Thanks to the ripples of innovation and policy change coming out of Rio 20 years ago, all of us in this room now know “Global Warming” as a megatrend to contend with. We all now know that there is an international race to be at the front of the pack for developing “green technologies” and “green jobs.” And we now know that, in many cases, developing countries may well leap ahead of developed countries in innovating eco-technology because they do not have the “old way of doing things” to maintain and defend. Their historical lack becomes their potential future gain.
I suggest to you that Global Aging is no less urgent or impactful than Global Warming—it is the other inconvenient truth which has been too long ignored or glosses over. Longevity is a societal “success catastrophe” that requires new thinking and new investment by all of us. Thus, perhaps together, here today, we can move towards making Rio 2012 the beginning of the wakeup call for Global Aging. So too, developing economies may well achieve a 21st century healthcare system faster than the developed world because there is no old, hospital-centric way of delivering care to protect. Many of you have the chance to move straight to a home-and-community-based care model. I hope these 3Cs help you to think about that possibility. I hope they help ignite your country’s efforts to develop “gray technologies” and “gray jobs” to address the global needs of the more than two billion people aged 60 and above who will share this planet—who will inhabit this room with us—in the not so distant future of 2050.

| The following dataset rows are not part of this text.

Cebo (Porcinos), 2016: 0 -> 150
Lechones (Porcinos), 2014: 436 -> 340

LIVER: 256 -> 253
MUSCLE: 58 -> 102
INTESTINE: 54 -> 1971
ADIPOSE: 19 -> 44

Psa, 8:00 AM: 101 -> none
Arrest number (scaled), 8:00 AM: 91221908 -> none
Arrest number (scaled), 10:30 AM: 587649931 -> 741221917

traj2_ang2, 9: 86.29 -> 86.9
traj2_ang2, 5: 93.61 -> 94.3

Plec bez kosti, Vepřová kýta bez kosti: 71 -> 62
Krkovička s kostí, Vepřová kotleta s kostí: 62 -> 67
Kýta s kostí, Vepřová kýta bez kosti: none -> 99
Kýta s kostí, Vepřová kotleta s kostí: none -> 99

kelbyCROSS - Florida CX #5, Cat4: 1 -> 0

So, in closing…let’s have no more empty lots waiting for enough cash to build the mega hospital complex that says our community “has arrived.” Let’s use the widely available, increasingly affordable connection technologies that are already here in our midst to build a new kind of healthcare system—a 21st century healthcare grid—that is available and affordable for everyone….in their workplaces, their communities, and their homes. Let’s build a society in which aging-in-place—in which independence—is a reality, even for those who celebrate more than 100 birthdays.
Thank you. And I look forward to joining you in the breakout sessions and in this noble human endeavor!